Dataset extract >>
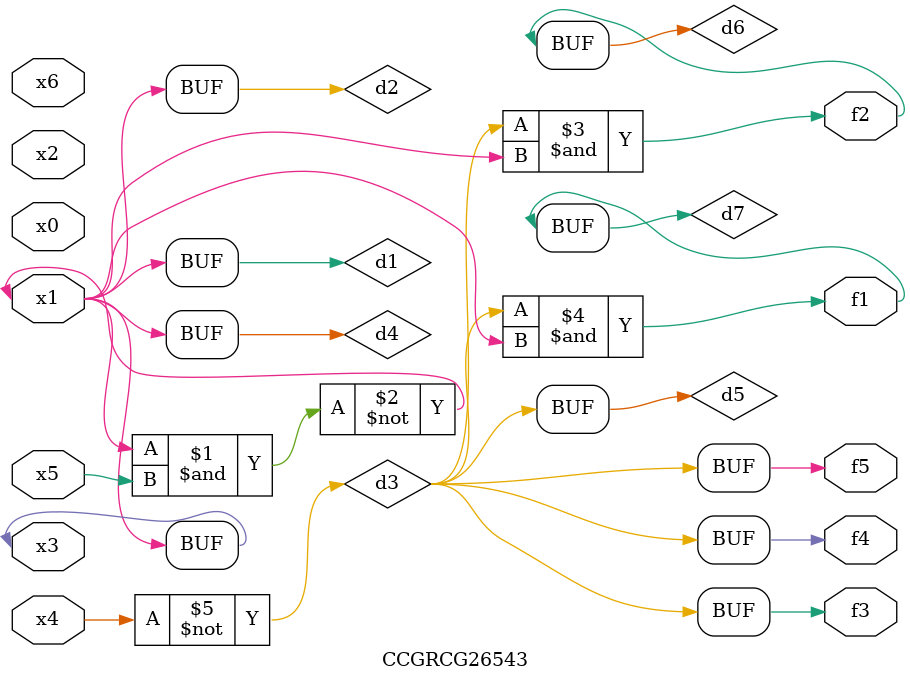
<source format=v>
module CCGRCG26543(
	input x0, x1, x2, x3, x4, x5, x6,
	output f1, f2, f3, f4, f5
);

	wire d1, d2, d3, d4, d5, d6, d7;

	buf (d1, x1, x3);
	nand (d2, x1, x5);
	not (d3, x4);
	buf (d4, d1, d2);
	buf (d5, d3);
	and (d6, d3, d4);
	and (d7, d3, d4);
	assign f1 = d7;
	assign f2 = d6;
	assign f3 = d5;
	assign f4 = d5;
	assign f5 = d5;
endmodule

</source>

What is required >>
Word for word and without any pictures, return all of the lines above.

Response to this exercise >>
<source format=v>
module CCGRCG26543(
	input x0, x1, x2, x3, x4, x5, x6,
	output f1, f2, f3, f4, f5
);

	wire d1, d2, d3, d4, d5, d6, d7;

	buf (d1, x1, x3);
	nand (d2, x1, x5);
	not (d3, x4);
	buf (d4, d1, d2);
	buf (d5, d3);
	and (d6, d3, d4);
	and (d7, d3, d4);
	assign f1 = d7;
	assign f2 = d6;
	assign f3 = d5;
	assign f4 = d5;
	assign f5 = d5;
endmodule

</source>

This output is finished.